◆ **PROBLEM DESCRIPTION**
Copy the stretch of the listing from the line containing "su prethodile brojne spletke visokih krugova" through the line containing "すことで、受講料の最大70％（最大給付38.5万", character for character, and leave the pictures out of your copy.
___
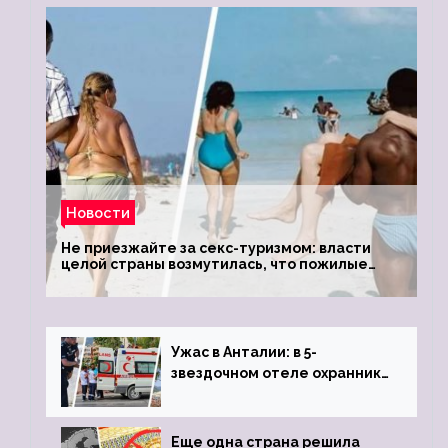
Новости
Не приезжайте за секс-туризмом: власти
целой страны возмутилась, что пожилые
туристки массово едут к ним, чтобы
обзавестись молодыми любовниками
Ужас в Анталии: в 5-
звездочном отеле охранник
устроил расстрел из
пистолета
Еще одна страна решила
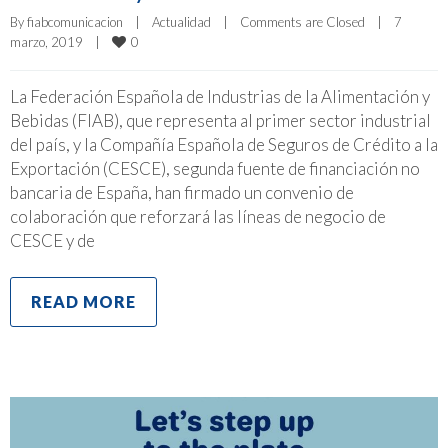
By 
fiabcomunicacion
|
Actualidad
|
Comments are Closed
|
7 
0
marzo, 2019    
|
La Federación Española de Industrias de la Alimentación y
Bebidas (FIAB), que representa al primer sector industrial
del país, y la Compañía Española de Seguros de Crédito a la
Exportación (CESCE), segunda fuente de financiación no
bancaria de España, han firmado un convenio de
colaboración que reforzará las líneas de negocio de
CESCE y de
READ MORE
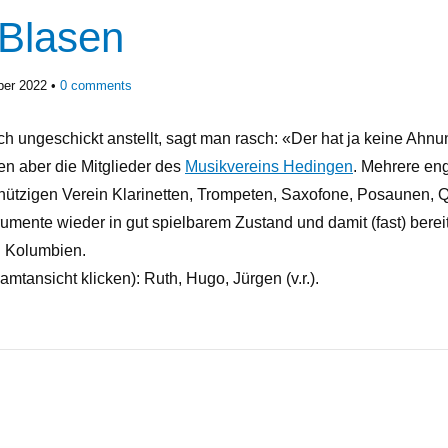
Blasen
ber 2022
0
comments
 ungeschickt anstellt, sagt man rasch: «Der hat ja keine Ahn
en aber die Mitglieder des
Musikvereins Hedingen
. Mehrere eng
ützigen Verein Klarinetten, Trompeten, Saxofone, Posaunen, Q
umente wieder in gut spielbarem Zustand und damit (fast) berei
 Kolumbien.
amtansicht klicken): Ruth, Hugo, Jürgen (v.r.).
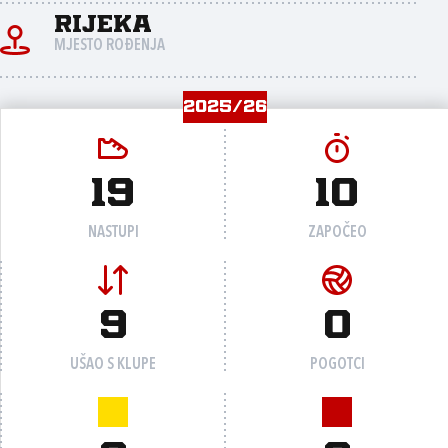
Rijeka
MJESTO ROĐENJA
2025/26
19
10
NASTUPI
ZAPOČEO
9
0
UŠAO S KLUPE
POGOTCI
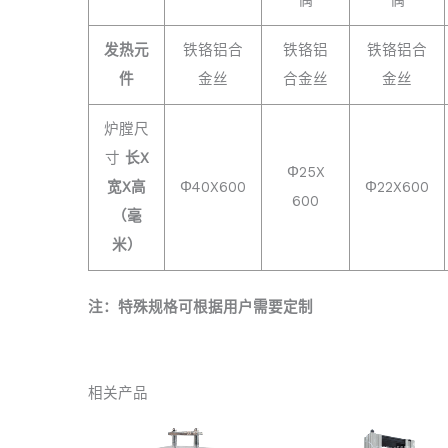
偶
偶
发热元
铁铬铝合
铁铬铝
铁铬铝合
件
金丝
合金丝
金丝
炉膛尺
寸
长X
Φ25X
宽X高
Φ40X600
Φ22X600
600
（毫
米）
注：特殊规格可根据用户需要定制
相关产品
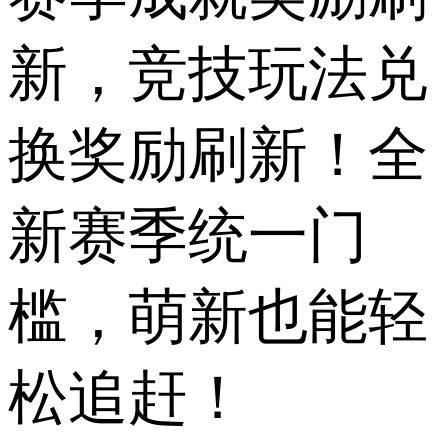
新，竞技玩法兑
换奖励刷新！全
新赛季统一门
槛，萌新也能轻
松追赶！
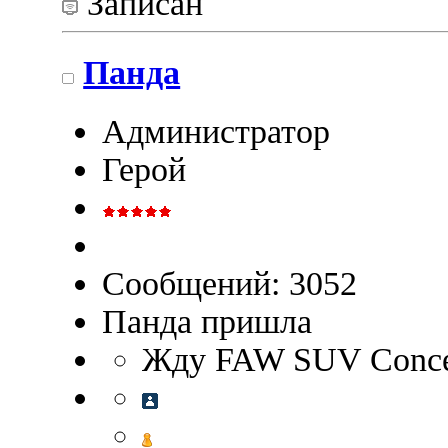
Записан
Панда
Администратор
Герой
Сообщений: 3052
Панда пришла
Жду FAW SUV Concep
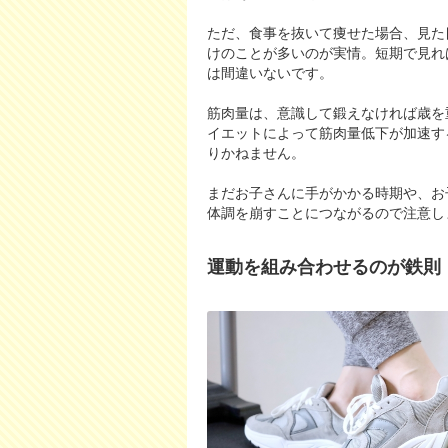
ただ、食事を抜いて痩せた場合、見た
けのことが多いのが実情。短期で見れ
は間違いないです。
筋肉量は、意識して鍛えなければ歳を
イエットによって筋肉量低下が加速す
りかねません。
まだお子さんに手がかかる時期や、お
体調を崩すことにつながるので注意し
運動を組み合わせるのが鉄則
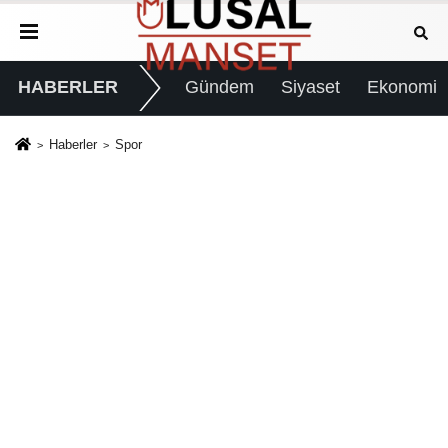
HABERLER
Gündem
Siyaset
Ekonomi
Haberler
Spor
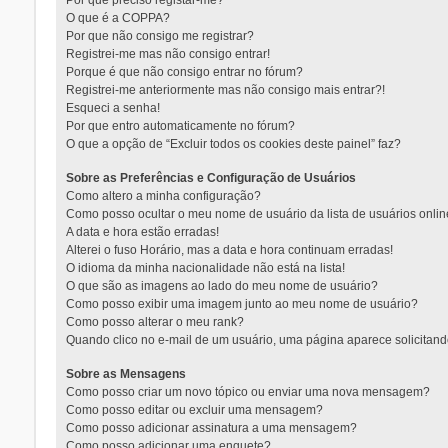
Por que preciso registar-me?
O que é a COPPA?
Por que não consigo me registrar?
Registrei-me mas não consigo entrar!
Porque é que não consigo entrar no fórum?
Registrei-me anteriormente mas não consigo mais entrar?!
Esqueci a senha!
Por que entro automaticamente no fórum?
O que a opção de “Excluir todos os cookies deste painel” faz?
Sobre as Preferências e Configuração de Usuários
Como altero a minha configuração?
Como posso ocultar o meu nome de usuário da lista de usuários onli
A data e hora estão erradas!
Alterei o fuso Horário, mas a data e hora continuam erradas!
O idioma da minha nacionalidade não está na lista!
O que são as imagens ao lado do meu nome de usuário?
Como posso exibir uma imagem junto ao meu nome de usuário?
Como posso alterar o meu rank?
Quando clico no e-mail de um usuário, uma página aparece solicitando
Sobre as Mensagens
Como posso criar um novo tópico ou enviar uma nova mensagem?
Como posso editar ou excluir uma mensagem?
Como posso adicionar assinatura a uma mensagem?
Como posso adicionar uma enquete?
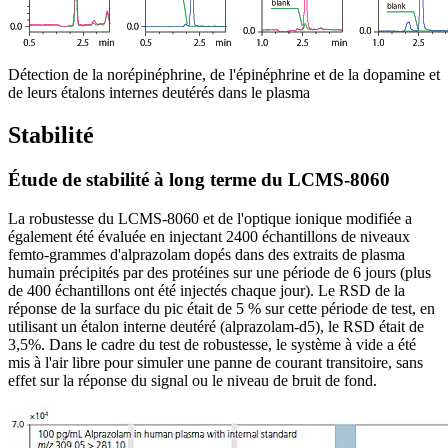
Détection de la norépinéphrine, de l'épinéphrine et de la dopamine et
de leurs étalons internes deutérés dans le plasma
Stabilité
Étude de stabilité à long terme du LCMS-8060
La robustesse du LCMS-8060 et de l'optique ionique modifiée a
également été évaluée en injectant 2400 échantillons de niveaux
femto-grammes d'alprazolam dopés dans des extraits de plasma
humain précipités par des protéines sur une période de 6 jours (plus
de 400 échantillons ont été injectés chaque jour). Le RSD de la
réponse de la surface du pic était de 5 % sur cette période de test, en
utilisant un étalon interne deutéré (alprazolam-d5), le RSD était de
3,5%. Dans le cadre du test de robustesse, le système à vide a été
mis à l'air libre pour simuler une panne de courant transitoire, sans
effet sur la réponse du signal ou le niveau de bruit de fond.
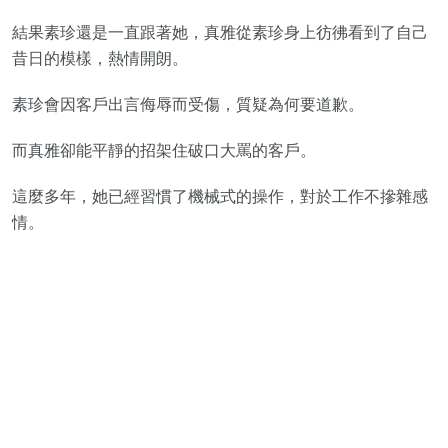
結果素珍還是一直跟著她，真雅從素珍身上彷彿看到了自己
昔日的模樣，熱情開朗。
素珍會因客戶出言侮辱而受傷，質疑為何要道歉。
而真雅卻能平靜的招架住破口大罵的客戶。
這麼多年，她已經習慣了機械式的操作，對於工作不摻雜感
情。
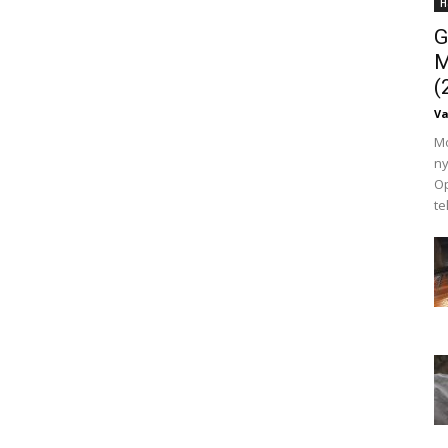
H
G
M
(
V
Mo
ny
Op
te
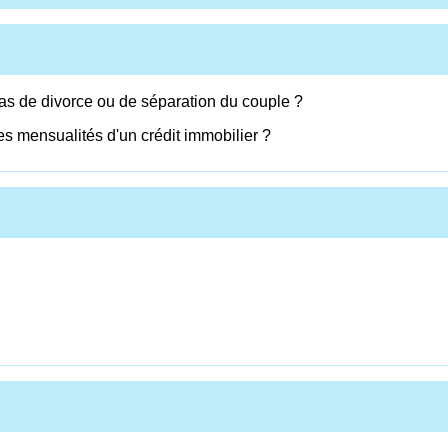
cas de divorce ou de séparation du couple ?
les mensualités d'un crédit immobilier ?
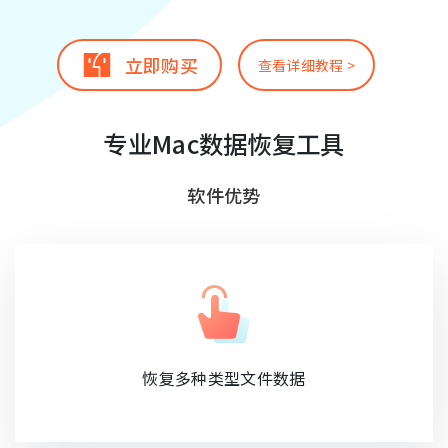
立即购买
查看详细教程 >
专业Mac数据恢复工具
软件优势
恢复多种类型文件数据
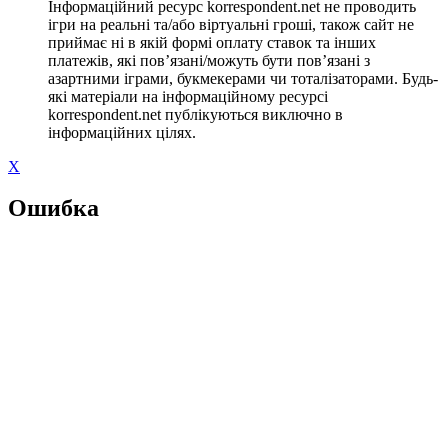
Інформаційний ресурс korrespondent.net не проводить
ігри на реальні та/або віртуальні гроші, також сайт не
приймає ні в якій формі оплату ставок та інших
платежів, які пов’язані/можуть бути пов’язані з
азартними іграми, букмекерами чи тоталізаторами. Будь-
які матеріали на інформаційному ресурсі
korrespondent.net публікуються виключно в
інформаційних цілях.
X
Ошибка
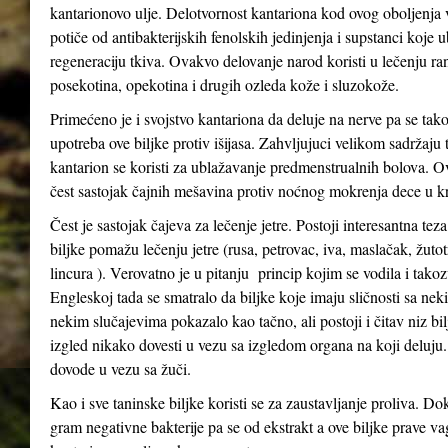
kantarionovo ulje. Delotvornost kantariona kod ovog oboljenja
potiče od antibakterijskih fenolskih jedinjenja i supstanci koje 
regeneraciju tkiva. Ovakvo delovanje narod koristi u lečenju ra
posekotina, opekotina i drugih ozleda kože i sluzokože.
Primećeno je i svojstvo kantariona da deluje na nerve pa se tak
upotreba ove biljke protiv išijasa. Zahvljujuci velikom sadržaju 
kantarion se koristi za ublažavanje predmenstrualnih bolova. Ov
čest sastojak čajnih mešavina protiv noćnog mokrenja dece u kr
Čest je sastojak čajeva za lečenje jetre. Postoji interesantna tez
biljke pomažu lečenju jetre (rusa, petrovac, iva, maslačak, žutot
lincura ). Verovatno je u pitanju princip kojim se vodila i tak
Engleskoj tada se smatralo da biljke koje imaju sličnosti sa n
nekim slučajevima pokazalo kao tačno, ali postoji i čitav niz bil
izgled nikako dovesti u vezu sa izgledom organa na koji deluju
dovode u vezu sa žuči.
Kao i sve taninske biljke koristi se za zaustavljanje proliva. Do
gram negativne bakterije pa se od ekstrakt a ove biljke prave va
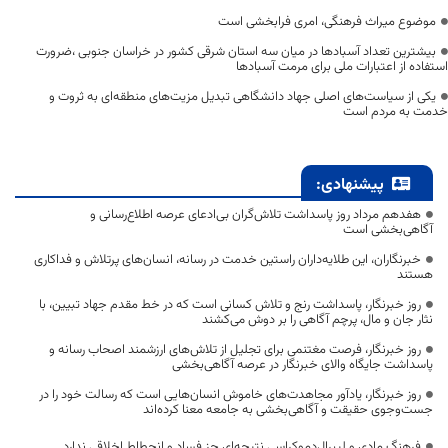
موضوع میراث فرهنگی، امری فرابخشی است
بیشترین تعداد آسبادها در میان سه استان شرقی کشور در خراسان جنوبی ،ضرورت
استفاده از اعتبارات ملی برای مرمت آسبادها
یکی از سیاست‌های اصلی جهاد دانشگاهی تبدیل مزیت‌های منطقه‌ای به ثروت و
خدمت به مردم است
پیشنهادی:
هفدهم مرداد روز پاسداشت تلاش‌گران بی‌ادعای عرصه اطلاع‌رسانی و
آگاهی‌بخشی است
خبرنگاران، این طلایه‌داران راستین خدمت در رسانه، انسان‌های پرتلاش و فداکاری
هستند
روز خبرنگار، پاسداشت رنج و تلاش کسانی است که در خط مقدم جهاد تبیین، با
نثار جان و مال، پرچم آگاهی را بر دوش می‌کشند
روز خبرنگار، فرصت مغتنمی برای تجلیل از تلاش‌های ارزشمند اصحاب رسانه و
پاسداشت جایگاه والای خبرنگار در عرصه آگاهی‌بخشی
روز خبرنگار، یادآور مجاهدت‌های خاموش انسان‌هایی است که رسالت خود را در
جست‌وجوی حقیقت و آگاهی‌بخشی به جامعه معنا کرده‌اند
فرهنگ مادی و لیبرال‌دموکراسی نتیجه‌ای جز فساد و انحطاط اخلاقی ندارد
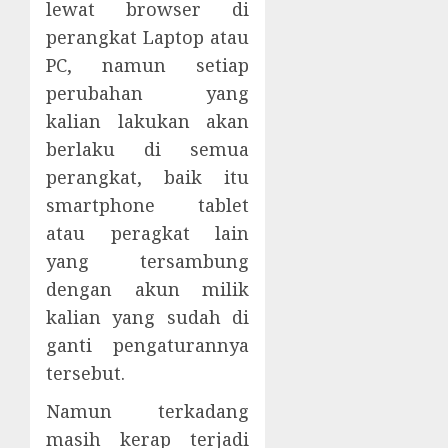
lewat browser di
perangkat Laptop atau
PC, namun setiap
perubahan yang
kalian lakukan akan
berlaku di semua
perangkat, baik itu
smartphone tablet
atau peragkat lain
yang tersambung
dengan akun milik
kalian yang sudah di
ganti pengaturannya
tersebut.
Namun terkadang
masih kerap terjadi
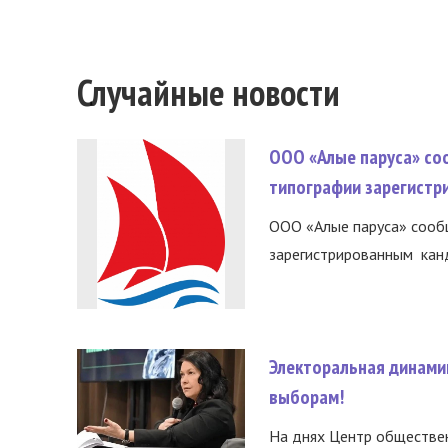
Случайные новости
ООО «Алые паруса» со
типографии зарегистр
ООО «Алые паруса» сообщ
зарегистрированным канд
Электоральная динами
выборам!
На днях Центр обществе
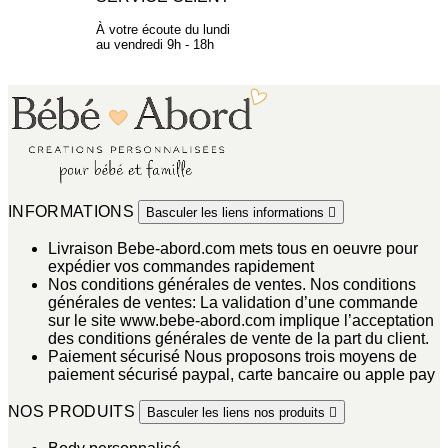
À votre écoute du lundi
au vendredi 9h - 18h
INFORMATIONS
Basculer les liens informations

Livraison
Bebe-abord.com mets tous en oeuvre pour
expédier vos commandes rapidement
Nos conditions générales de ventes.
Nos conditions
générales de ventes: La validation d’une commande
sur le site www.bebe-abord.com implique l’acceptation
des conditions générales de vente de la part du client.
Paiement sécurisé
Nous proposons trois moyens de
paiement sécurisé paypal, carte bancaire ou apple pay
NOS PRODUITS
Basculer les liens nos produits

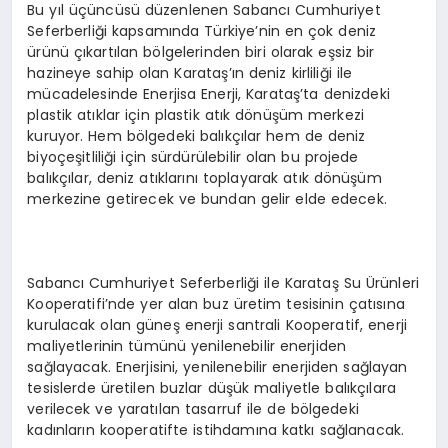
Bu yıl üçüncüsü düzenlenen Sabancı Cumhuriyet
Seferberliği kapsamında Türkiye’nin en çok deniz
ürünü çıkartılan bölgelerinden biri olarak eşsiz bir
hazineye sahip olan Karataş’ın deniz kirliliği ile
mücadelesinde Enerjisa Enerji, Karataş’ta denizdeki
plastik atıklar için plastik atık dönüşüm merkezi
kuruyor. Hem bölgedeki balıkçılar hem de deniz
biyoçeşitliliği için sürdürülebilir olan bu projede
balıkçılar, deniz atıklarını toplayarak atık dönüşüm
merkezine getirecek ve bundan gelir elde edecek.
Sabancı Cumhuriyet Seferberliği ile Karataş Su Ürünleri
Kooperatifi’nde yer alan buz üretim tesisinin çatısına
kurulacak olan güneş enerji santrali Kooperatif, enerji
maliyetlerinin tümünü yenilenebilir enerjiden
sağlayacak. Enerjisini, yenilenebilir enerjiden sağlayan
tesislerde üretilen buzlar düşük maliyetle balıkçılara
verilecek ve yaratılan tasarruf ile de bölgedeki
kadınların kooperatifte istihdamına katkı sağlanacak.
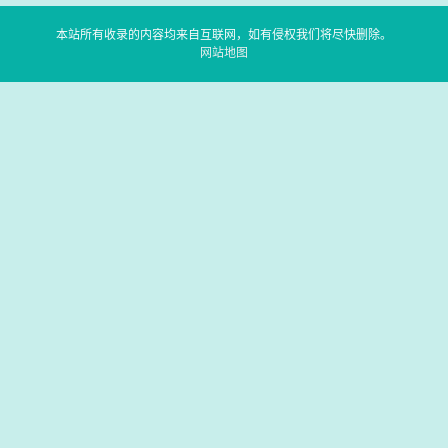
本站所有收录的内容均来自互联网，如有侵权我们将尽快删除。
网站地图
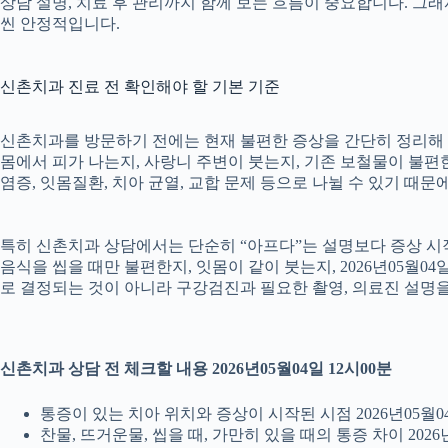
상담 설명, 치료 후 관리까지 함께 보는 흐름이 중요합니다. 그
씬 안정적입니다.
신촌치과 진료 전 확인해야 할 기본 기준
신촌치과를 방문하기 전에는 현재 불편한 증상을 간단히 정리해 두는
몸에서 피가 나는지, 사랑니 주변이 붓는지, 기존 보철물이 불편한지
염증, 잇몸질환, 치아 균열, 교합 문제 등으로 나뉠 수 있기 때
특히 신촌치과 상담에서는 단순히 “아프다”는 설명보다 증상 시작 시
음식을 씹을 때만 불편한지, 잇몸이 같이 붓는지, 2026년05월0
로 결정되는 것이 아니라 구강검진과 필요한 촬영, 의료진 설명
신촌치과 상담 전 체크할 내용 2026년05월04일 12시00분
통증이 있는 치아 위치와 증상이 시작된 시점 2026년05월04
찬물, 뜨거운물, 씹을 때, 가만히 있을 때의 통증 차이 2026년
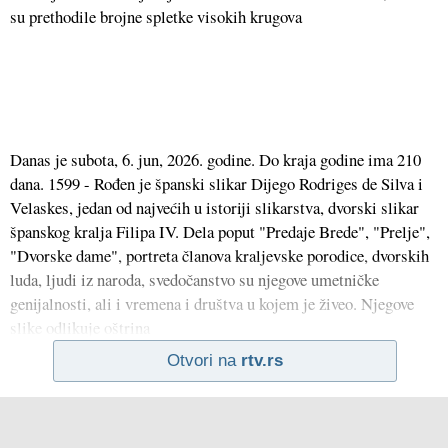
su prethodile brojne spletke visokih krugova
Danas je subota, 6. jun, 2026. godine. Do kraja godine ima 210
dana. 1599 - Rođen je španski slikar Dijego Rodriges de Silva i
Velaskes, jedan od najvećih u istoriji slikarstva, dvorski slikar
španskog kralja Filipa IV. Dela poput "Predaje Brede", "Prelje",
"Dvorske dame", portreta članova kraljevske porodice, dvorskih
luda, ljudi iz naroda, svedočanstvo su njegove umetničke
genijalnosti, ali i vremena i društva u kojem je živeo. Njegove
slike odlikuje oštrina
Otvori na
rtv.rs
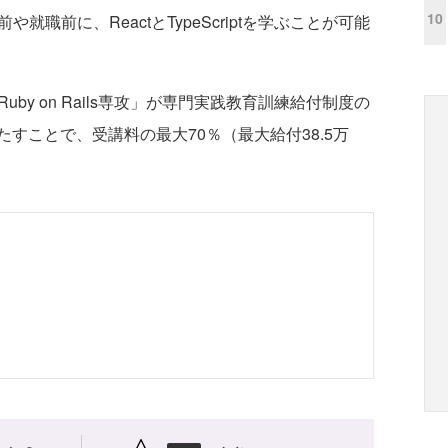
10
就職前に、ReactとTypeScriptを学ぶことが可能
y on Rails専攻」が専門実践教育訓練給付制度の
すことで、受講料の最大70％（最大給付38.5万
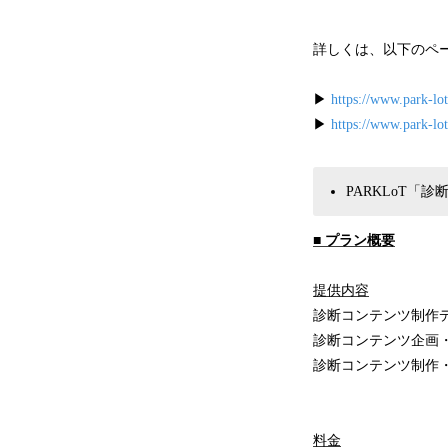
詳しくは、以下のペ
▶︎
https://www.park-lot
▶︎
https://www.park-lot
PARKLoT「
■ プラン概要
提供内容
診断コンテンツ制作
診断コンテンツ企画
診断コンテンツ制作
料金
___
◆ **SOLUTION TO THE PROBLEM**
su prethodile brojne spletke visokih krugova
Danas je subota, 6. jun, 2026. godine. Do kraja godine ima 210
dana. 1599 - Rođen je španski slikar Dijego Rodriges de Silva i
Velaskes, jedan od najvećih u istoriji slikarstva, dvorski slikar
španskog kralja Filipa IV. Dela poput "Predaje Brede", "Prelje",
"Dvorske dame", portreta članova kraljevske porodice, dvorskih
luda, ljudi iz naroda, svedočanstvo su njegove umetničke
genijalnosti, ali i vremena i društva u kojem je živeo. Njegove
slike odlikuje oštrina
Otvori na
rtv.rs
10
就職前に、ReactとTypeScriptを学ぶことが可能
y on Rails専攻」が専門実践教育訓練給付制度の
すことで、受講料の最大70％（最大給付38.5万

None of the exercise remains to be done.